This course counts as an MIS elective for purposes of the MIS concentration and can be repeated (if there are different seminar courses offered). As discussed in the course catalog, special topics courses augment the regularly scheduled electives and this topics course covers the emerging topic of Big Data. For Fall 2017 there are two sections offered:
Course number: 48769
Class Time: Tuesday & Thursday 12:00pm - 1:15pm
Location: BBC 103
Course number: 48770
Class Time: Tuesday & Thursday 1:30pm - 2:45pm
Location: BBC 103
For the detailed syllabus and weekly schedule, please see Canvas
Course Format: The course is very hands-on using Big Data tools to wrangle, analyze, and visualize
a social media dataset. There will be some lecture/discussion towards the end of
the semester on the use of Big Data in different industries, issues of ethics and
privacy, organizational approaches to Big Data, and organizational issues.
Most classes will be hands-on, so if you plan to use your own laptop, please bring it to class. If you don't have a laptop, you can check one out either from the Jack Holland Success Center here in the BBC or from the MLK library. From talking with staff at the library, there is a lot of demand for their laptops, so it may be easier to check one out from the Jack Holland Center. A few of the tools you will use locally on your laptop, but you will be using Apache Spark from a web-based interface that only requires a browser.
During class we will be doing hands-on exercises, each of which should be completed in class. There will also be a few take-home lab assignments in which you apply these same tools to answer a question about the dataset we are working with. The exercises and labs are designed to get everyone up-to-speed and comfortable with the tools since you will use them on a team project.
We will form 3-person teams early in the semester. Your team will work together to answer a potential business question of a real-world social media dataset and then apply the framework we learn in class along with the Big Data tools to answer that question. Since you do not know the answer to your question at the start, you are graded on how you apply the process, how you document your work, your identification of issues in the data, and whether you are curious about your data - not getting a specific result. The team will prepare a progress report during the semester and each team presents their results at the end of the semester.
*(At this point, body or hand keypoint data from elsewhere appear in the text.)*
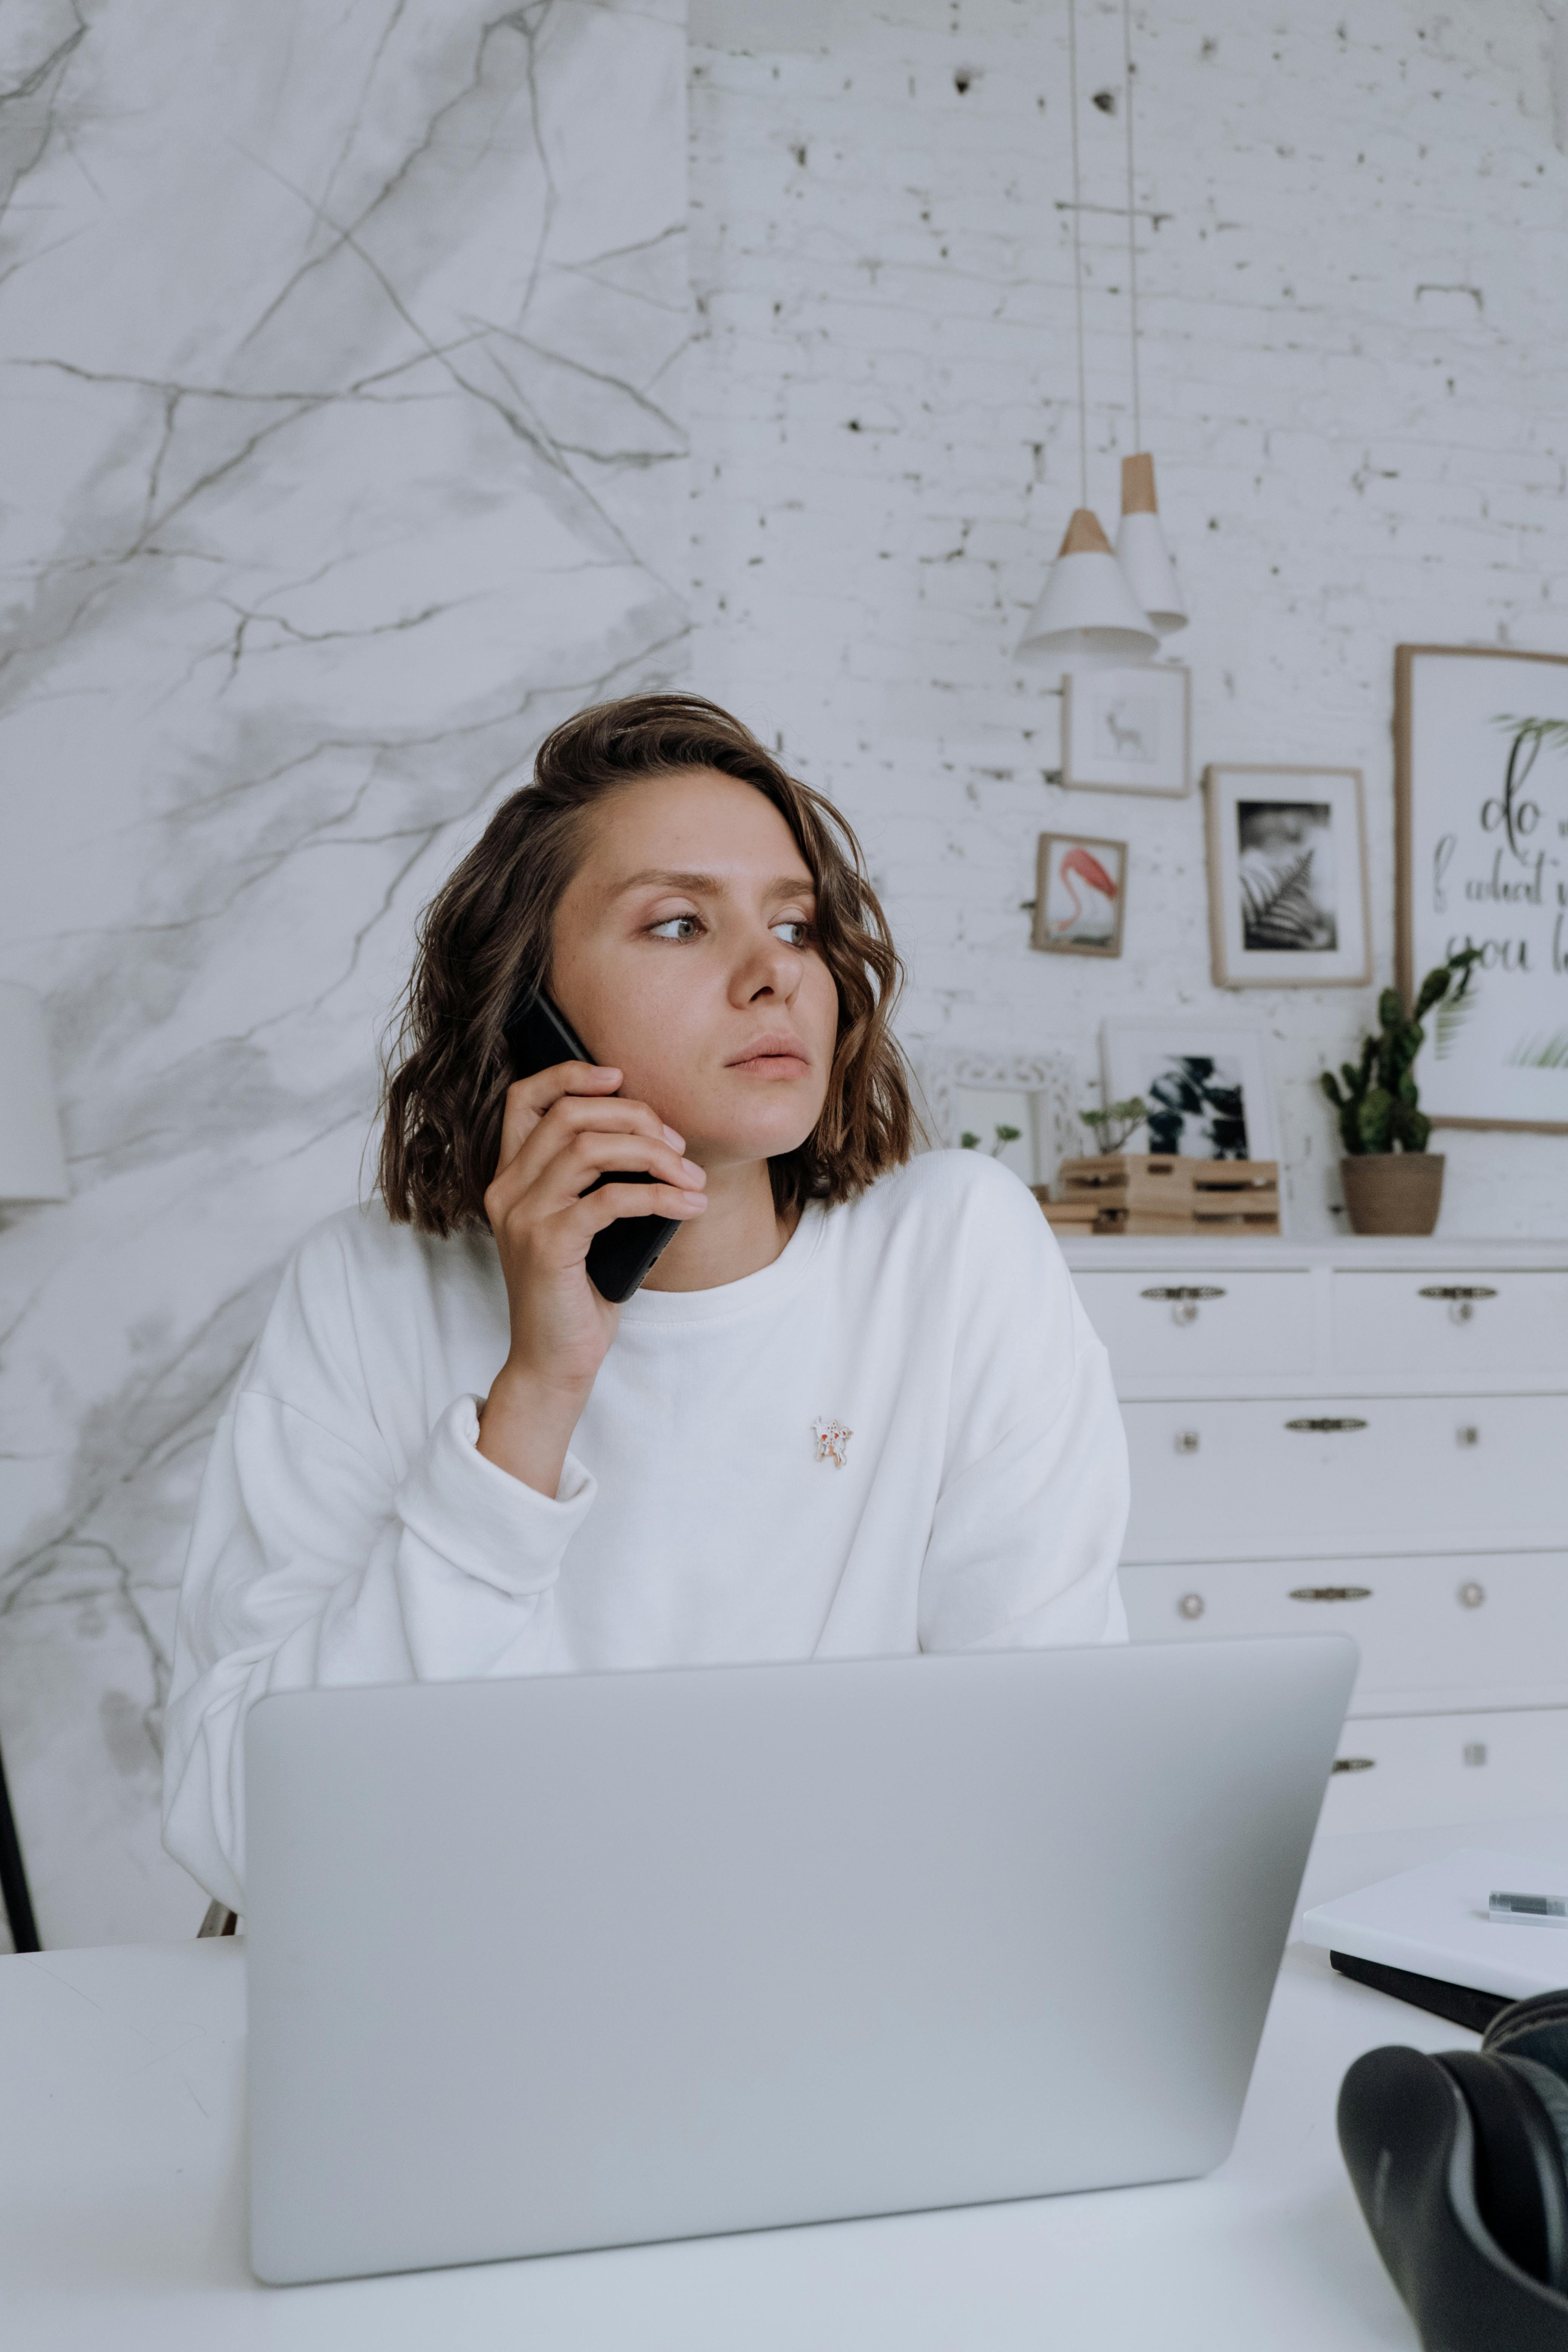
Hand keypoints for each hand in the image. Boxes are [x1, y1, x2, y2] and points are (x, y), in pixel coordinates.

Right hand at [476, 1062, 706, 1495]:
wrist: (555, 1359)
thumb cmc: (578, 1289)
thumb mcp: (583, 1222)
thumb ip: (596, 1178)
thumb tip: (654, 1134)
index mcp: (511, 1177)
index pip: (523, 1098)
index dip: (570, 1075)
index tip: (619, 1077)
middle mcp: (507, 1189)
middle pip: (571, 1115)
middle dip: (635, 1118)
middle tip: (679, 1147)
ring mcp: (523, 1216)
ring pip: (589, 1149)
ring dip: (654, 1155)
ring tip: (691, 1179)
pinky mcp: (548, 1244)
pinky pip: (610, 1198)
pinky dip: (659, 1196)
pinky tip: (688, 1206)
Course Goals and Description: Data Science is currently a hot topic in industry and Big Data is the fuel for data science. In the early years, data scientists were often Ph.D.'s from the hard sciences (such as astrophysics), but increasingly data science is a team project. The aim of this course is to prepare you for the aspects of data science that consume most of the team's effort and give you skills that can help you enter this exciting field.
Across many industries, 80% of a data scientist's day is spent wrangling data. This includes getting data formatted, transforming it, and profiling it - asking questions of the data to learn about it. The "sexy" aspect of developing complex models is a small part of the job, and then being able to visualize and communicate the results to upper management is required for businesses to get any value out of the analysis. In this course we will focus on the data wrangling aspect using a dataset provided by Yelp, you will ask questions of the data, and then create a visualization to present at the end of the semester.
The Yelp data is available as part of their Dataset Challenge; a data competition for students. A new dataset is available at the start of each semester and contains reviews, business data, and user data. Each semester the dataset grows. Last semester it contained over 4 million reviews for businesses in 11 cities.
The tools in this field continue to evolve, but we will be using the following:
- OpenRefine: A data wrangling tool open sourced by Google
- Apache Spark: Currently one of the fastest growing Big Data tools, hosted on the web using Jupyter notebooks which are currently popular with data scientists
- Tableau: One of the most popular visualization tools and a skill that prior students have found in demand by recruiters
- Neo4j: A graph database for visualizing social networks (graph databases are one of the hottest NoSQL database tools)
Textbooks: We will be using chapters from a number of books that are available online from the MLK Library for free to you as a student or available for free from some of the tool vendors. For thinking about how to frame the questions you ask of the data, we will be using Thinking with Data: How to Turn Information into Insights, by Max Shron. You can download this book to a smartphone or tablet from the MLK Library for free.
Prerequisites: None. Both the BUS4 92, Introduction to Business Programming, and BUS4 112, Database Management Systems courses are helpful knowledge for this course, but are not required. The exercises will walk you through step-by-step to learn the tools. We will also have a couple sessions where we do a hands-on review of topics you may have covered in more detail in those courses. Curiosity is a greater asset than specific technical skills.